When evaluating the effects of software MPRV vs 3D-virtual reconstruction view (3D-VRV) for anatomic landmark identification, two included studies offered valuable insight. MPRV has been shown to be more highly reliable than 3D-VRV when considering these two types of visualizations independently.11 However, most software used to import and view DICOM image formats of CBCT scans have the capability for simultaneous viewing of both modalities.
It was an interesting finding that viewing MPRV and 3D-VRV did not improve the precision of identifying the upper right and left central incisors and that MPR alone demonstrated consistency in accurate landmark identification. A reasonable explanation for this is that the root apex of the mandibular incisors is typically difficult to identify in the sagittal view because of the superimposition of the root apices of the anterior teeth.
Limitations
Since CBCT technology is a recent development and its integration into routine practice in dentistry is relatively recent, all selected studies were from no earlier than 2009. Although there have been prior attempts to synthesize a single document conveying all research done in understanding applications of landmark identification in 3D techniques, studies covered a broad range of topics and should not be automatically unified. As such, to narrow in on the area of interest, it was opted to use more rigid exclusion criteria than those prior.

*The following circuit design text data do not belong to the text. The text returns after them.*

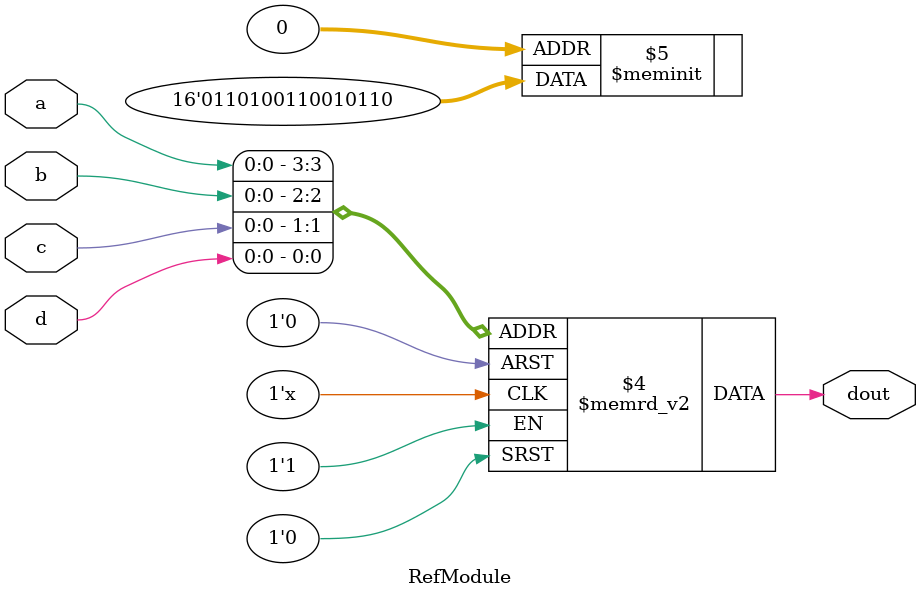
<source format=sv>

module RefModule (
  input a,
  input b,
  input c,
  input d,
  output reg dout
);

  always @(*) begin
    case({a,b,c,d})
      4'h0: dout = 0;
      4'h1: dout = 1;
      4'h3: dout = 0;
      4'h2: dout = 1;
      4'h4: dout = 1;
      4'h5: dout = 0;
      4'h7: dout = 1;
      4'h6: dout = 0;
      4'hc: dout = 0;
      4'hd: dout = 1;
      4'hf: dout = 0;
      4'he: dout = 1;
      4'h8: dout = 1;
      4'h9: dout = 0;
      4'hb: dout = 1;
      4'ha: dout = 0;
    endcase
  end

endmodule


</source>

One of the exclusion criteria that was chosen to be used after the synthesis of selected articles was studies using human dry skulls. This was because the soft tissue attenuation of facial structures could not be accounted for in absolute, despite researchers' best attempts with fluid-filled units.
All selected studies underwent a methodological quality assessment carried out by a single examiner. There is no gold standard methodological quality assessments tool used in reliability studies at this time. This posed difficulties when trying to emphasize the relative weight of certain studies on the overall conclusions.
CONCLUSIONS
The mid-sagittal plane, followed by bilateral structures, demonstrated the highest reliability.
Landmarks with the lowest reliability included those marked on the condyle and other anatomic structures with prominent curvatures without definitive boundaries.
A minimum number of dental landmarks was reported, with many demonstrating good to excellent reliability.